I try to read my Lonely Planet while my wife naps beside me, but it’s no use. Moustafa’s vice appears to be betting on horse racing. Turns out he has a bookie and keeps his betting receipts in the glove box of his cab so his wife will never know. Yes, he is tempted by other women. Yes, he occasionally sleeps around, but really gambling is the thing that troubles him most. So he confides in me, hoping I will be the balm to heal his troubled soul.
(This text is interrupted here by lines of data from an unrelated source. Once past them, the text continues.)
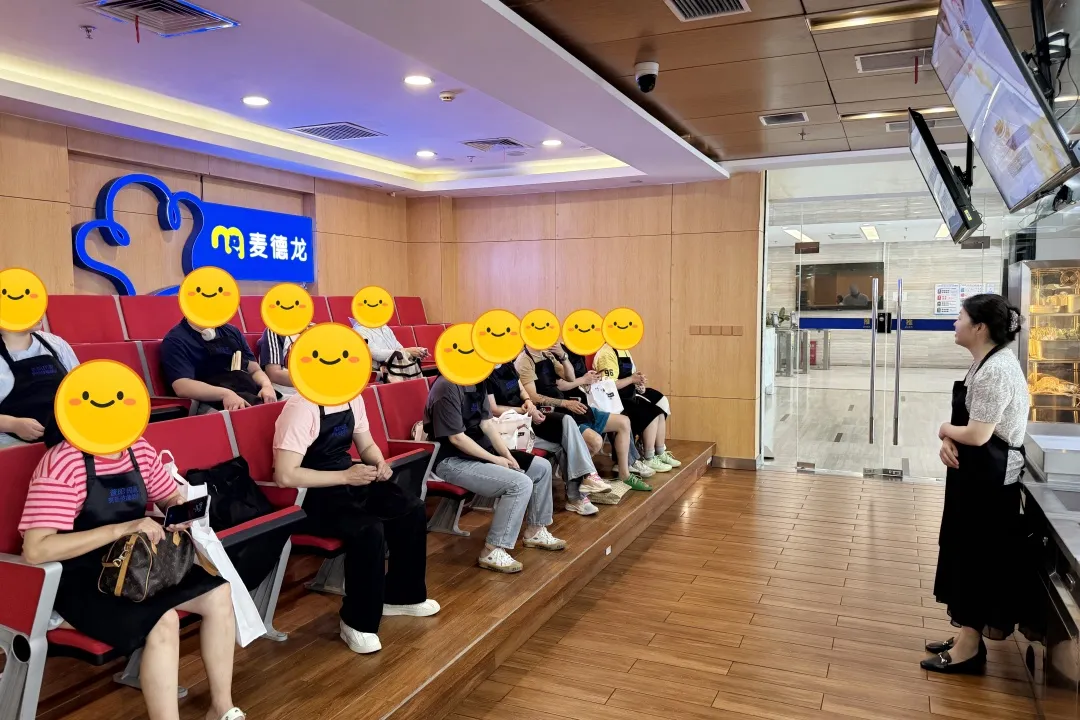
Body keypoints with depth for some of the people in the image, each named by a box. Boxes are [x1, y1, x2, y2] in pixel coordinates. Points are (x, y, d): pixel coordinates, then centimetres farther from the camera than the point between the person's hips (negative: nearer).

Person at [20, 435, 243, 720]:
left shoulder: (140, 450, 0)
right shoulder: (63, 462, -21)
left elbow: (171, 497, 15)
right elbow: (35, 550, -28)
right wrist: (120, 530, -33)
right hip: (79, 580, -7)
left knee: (218, 593, -10)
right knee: (162, 621, -30)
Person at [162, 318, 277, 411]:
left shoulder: (231, 331, 22)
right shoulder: (175, 341, 3)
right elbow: (182, 387, -12)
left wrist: (267, 386, -2)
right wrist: (225, 394, -27)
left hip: (255, 397, 6)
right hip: (216, 406, -6)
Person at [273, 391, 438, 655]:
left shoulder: (353, 399, 2)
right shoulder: (302, 407, -23)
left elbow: (367, 446, 16)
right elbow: (285, 476, -27)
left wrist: (380, 463, -7)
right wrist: (345, 476, -24)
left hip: (348, 478, 8)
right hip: (311, 494, -8)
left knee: (412, 509, -6)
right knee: (369, 530, -29)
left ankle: (401, 595, 13)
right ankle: (357, 622, -8)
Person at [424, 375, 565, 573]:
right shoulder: (447, 387, -23)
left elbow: (487, 425, 5)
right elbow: (456, 438, -22)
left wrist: (508, 456, -6)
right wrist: (495, 459, -14)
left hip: (479, 450, 10)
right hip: (452, 460, -10)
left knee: (542, 467, 7)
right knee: (520, 484, -25)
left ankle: (535, 530, 22)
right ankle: (493, 551, -12)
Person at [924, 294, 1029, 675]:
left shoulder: (996, 370, -23)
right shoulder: (984, 364, 10)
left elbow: (977, 434, -26)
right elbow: (964, 421, 13)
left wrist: (945, 430, -7)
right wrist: (947, 441, -6)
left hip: (989, 477, -10)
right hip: (977, 473, 10)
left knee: (977, 557, 1)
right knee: (967, 553, 16)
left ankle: (969, 647, 14)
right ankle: (968, 634, 28)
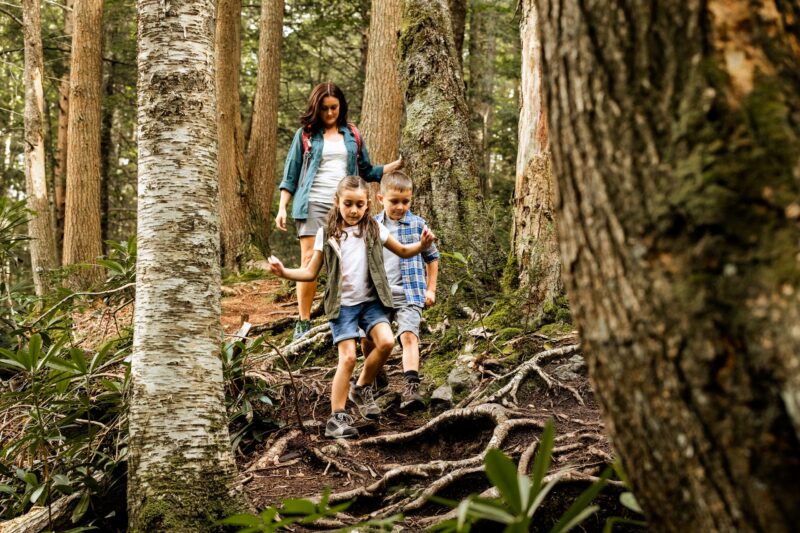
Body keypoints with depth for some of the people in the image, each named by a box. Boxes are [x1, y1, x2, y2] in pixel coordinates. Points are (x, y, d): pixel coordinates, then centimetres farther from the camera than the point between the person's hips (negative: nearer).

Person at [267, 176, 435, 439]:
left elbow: (403, 251, 12)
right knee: (348, 357, -11)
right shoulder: (326, 234, 0)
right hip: (342, 304, -2)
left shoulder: (374, 229, 4)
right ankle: (337, 417, -2)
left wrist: (421, 245, -8)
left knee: (386, 341, -20)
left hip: (371, 301, 2)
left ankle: (362, 389, 6)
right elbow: (311, 272, 3)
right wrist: (284, 272, -13)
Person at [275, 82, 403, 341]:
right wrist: (282, 208, 1)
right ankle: (303, 322, -3)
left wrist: (397, 164, 6)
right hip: (313, 204, -2)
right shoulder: (305, 134, 9)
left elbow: (367, 172, 17)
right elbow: (290, 174, 9)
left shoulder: (352, 135, 15)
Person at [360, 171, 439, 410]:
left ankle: (411, 387, -29)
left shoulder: (417, 225, 0)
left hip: (409, 295, -3)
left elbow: (432, 257, 11)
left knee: (408, 335, -21)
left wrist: (431, 289, 8)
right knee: (367, 339, 6)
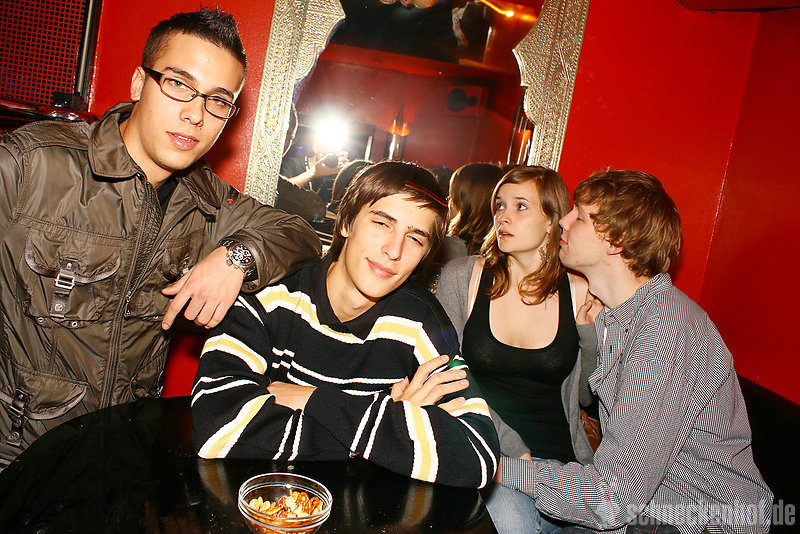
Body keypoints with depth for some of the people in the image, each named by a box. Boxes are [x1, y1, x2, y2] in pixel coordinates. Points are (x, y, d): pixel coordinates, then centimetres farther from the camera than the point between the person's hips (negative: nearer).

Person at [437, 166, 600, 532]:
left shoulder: (581, 294, 0)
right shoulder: (461, 278, -2)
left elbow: (589, 396, 7)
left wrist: (593, 331, -9)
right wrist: (513, 449, -10)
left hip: (561, 458, 3)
“You ever bet on horses?” he inquires. “Never once,” I respond, not giving him an out. Truthfully, I’ve never bet on horses — I prefer basketball, but I leave that detail out so he can squirm a little more. “Sometimes I win, sometimes I lose, but I love the horses. It makes my life so happy and exciting, but Allah is very mad when I do this,” he confides. I tell him that if gambling is that important in his life, he’s probably taken it too far. “Help me,” he pleads. I ask him to give me all the receipts in his glove box so I can rip them up. He pauses. “No way, I cannot give these to you,” he protests. “Some of those are winners!” These confessionals are becoming exhausting. I am reminded how difficult it must be to serve as a Mormon Bishop. The answers to many of questions are so painfully obvious yet the confessor doesn’t want to hear. Also, when I’m interrupted from reading, I can be a grumpy asshole. I was blunt with Moustafa in assessing his situation: no more gambling; give me your receipts. Now. And stop sleeping around and spend some time with your damn family.
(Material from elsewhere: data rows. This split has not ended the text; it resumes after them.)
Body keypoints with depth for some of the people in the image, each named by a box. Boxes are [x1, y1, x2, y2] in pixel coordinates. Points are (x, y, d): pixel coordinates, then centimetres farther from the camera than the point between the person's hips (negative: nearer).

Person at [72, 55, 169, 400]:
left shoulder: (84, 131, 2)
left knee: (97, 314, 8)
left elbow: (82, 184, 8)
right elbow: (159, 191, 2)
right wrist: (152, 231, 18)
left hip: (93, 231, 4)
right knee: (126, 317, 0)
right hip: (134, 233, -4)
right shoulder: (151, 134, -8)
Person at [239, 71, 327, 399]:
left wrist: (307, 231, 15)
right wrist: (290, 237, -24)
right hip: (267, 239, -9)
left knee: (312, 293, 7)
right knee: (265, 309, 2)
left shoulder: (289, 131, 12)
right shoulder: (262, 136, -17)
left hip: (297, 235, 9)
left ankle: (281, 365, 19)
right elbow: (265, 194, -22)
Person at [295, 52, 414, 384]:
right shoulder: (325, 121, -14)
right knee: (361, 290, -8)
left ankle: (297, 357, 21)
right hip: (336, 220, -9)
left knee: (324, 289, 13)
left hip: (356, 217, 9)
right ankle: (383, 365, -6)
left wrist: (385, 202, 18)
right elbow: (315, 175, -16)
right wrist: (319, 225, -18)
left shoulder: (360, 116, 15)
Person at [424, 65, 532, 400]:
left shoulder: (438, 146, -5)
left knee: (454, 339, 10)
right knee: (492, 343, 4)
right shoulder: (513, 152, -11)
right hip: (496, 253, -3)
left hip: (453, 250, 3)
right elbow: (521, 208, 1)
These are but two examples of scores of times where somehow my speaking Arabic and being an American put me in the position of being a confidant to those who had strayed from the path of Allah. I mostly listened, occasionally gave advice, and was consistently ignored. Ma’elesh (“oh well” in Arabic). Through these experiences, I learned that our preconceptions of one another can often be completely wrong. And much like my own conservative Mormon upbringing, some topics are taboo and difficult to discuss within a culture. Having a knowledge of Arabic while being an outsider to the culture made me an acceptable confidant target for Arab men to anonymously divulge transgressions. And while I probably didn’t make the world a better place, I expanded my vocabulary and learned that — even in one of the most religious regions of the world — people’s desires and actions really aren’t that different after all.